Many small business owners operate as the default business structure, sole proprietorship, because it’s easy. Sole proprietorship is a default business structure. There is no paperwork to file. You simply declare yourself in business, and you are. The downside of sole proprietorship as a business structure is that, should your business be sued, your personal assets and business assets are legally considered one and the same. This could include your home, your car, and your bank accounts. It’s important to take the necessary steps to take advantage of legal protections for solopreneurs. So what’s a solopreneur to do in order to maximize legal protection of their personal assets? You should consider changing to a more advanced business structure than a sole proprietorship, because easy isn’t always better.
Why Legal Business Structure Is Important
As a solopreneur, it’s most likely that a single-member Limited Liability Company (LLC) is the best and easiest business structure to set up that will legally protect your personal assets. The more advanced business structures, such as LLC, exist as their own entities to protect personal assets. In the eyes of the law, there is a corporate shield that exists with an LLC to protect you personally from business debts.
More advanced legal business structures require additional steps to set up, but it’s important not to be intimidated. Creating an LLC only takes a few more steps, and the legal protections an LLC offers are probably worth the peace of mind you get in return.
Why You Should Keep Personal Funds and Business Funds Separate
Not only should you set up an LLC, it’s also vital to separate your personal information from that of your small business. Your small business should have a separate name that you register with your state, an Employer Identification Number (EIN) rather than your social security number, plus a business bank account and business credit cards to keep your personal and business assets clearly delineated and separate.
Your business funds and your personal funds should always be kept clearly distinct and separate from each other to avoid the appearance of co-mingling. Any co-mingling can open you up to legal and personal asset liability issues. The same goes for using business funds to pay for personal expenses. If by chance you are sued, a judge could nullify your LLC if your business and personal funds are co-mingled.
Your Small Business Should Maintain Comprehensive Insurance
Any business, regardless of size, should maintain adequate insurance to protect itself in the event of an accident, natural disaster, data breach, or any number of possible claims. Dealing with property and general liability claims can result in lost time, expense, and frustration. All small businesses should maintain adequate insurance to prevent such problems. Depending on the size and nature of the business, specialized insurance policies may be advisable to provide additional cover.
How to Change From Sole Proprietorship to LLC
When you want to change your business structure from a sole proprietorship to an LLC, the first step is to register with the state where you conduct business. Try a Google search for “[your state] LLC”. You’ll need to choose a business name and fill out a couple of forms and send them in. After a few days or weeks, the paperwork will be approved and you’ll get notice through the mail or online.

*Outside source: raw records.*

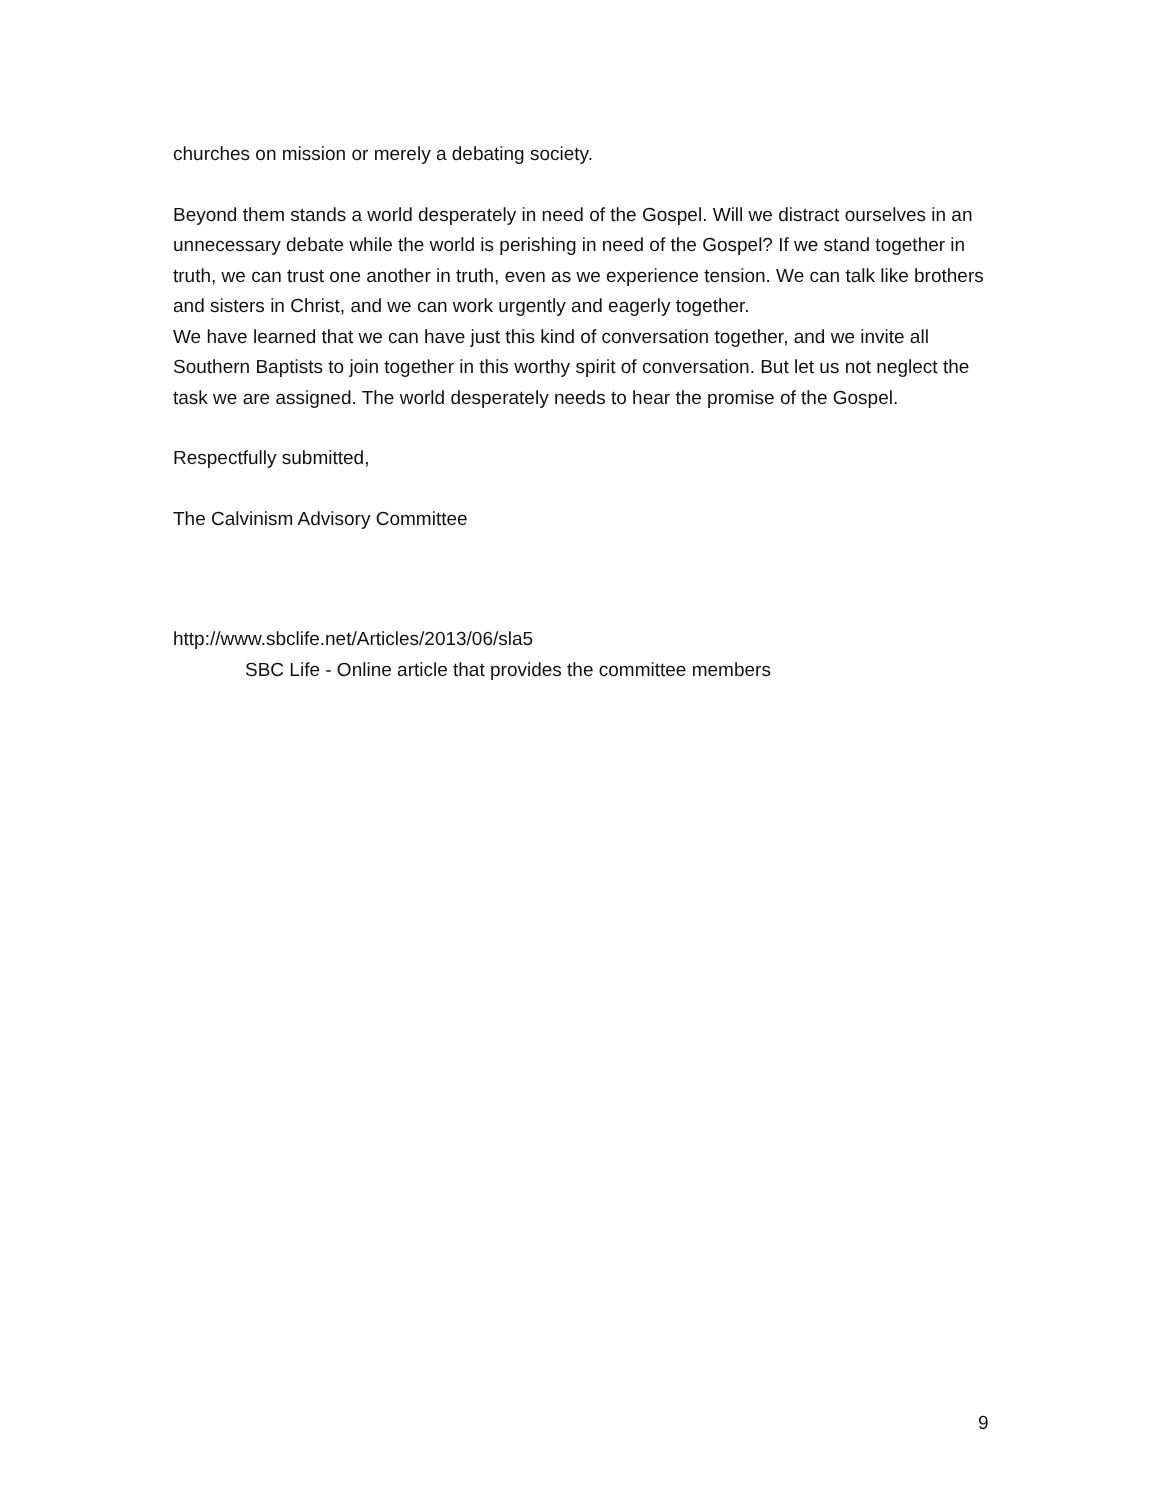churches on mission or merely a debating society.
Beyond them stands a world desperately in need of the Gospel. Will we distract ourselves in an unnecessary debate while the world is perishing in need of the Gospel? If we stand together in truth, we can trust one another in truth, even as we experience tension. We can talk like brothers and sisters in Christ, and we can work urgently and eagerly together.
We have learned that we can have just this kind of conversation together, and we invite all Southern Baptists to join together in this worthy spirit of conversation. But let us not neglect the task we are assigned. The world desperately needs to hear the promise of the Gospel.
Respectfully submitted,
The Calvinism Advisory Committee
http://www.sbclife.net/Articles/2013/06/sla5
SBC Life - Online article that provides the committee members
9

When changing your business structure to an LLC, you’ll also need to create a formal operating agreement. That’s a legal document that sets out the ownership, rights, and responsibilities of the LLC’s owner. You can find boilerplate agreements online but you should consult an attorney to make sure you have all your bases covered.
A business structure only works if you’ve handled all the details. To make sure your change is recognized, it’s recommended that you:
- Register your new business structure with your state.

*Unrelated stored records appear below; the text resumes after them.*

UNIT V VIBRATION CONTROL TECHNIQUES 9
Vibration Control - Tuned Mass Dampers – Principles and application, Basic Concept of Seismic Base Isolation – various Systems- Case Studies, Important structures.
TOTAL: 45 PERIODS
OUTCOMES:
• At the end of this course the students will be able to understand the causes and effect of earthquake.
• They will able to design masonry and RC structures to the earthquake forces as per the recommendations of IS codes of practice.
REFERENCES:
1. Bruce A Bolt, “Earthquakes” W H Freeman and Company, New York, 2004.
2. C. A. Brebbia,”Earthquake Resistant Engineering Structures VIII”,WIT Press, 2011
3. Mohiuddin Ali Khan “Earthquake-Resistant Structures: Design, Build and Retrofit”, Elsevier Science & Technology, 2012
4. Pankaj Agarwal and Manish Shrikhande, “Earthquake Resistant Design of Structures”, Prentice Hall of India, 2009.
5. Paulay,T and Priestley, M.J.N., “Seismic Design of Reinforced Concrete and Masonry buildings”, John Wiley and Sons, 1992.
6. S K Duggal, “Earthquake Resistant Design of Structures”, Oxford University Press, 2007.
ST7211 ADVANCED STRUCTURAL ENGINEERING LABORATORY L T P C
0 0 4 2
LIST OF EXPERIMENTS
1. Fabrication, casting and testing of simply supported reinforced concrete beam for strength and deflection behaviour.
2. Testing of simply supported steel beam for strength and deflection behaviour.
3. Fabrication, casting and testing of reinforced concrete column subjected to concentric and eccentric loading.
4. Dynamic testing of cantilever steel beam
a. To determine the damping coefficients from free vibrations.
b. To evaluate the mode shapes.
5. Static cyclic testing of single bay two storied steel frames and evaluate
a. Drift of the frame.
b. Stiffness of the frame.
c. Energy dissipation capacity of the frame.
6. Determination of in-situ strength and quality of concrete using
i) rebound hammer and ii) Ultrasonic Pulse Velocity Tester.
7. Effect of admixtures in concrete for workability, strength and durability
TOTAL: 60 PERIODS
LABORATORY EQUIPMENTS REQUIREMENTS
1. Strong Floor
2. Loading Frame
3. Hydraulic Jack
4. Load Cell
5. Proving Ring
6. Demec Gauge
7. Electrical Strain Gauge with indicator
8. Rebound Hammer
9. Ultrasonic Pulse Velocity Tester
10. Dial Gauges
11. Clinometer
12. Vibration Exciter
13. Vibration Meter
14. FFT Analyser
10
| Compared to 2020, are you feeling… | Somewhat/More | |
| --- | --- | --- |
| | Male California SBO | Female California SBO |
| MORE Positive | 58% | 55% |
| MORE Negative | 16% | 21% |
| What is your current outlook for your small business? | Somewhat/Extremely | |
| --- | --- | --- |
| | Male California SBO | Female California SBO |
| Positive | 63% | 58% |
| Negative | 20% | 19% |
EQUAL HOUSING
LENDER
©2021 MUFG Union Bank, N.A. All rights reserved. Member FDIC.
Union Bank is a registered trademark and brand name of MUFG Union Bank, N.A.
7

- File a DBA (Doing Business As) form. You can do this online on your state’s website and with the IRS.
- Register with the IRS to apply for an updated Employer Identification Number (EIN), which you will use to file your taxes and pay your employees.
- Reapply for state licensure under your new business name and structure.
- Update your bank accounts and records to reflect your new business.
- Update your insurance records to reflect your changed business structure.
- Contact your vendors and suppliers to update them on the change.
- Double check with your tax and legal professionals that all paperwork is filed and complete.
One very important thing to keep in mind is that you can change the organizational structure of your business if your situation changes. It’s possible to start off as a sole proprietorship and convert to an LLC or corporation for increased legal protections. As your needs grow and change, the structure of your business can change with them. As always, it’s best to consult with your attorney and accountant about what would be most suitable for you.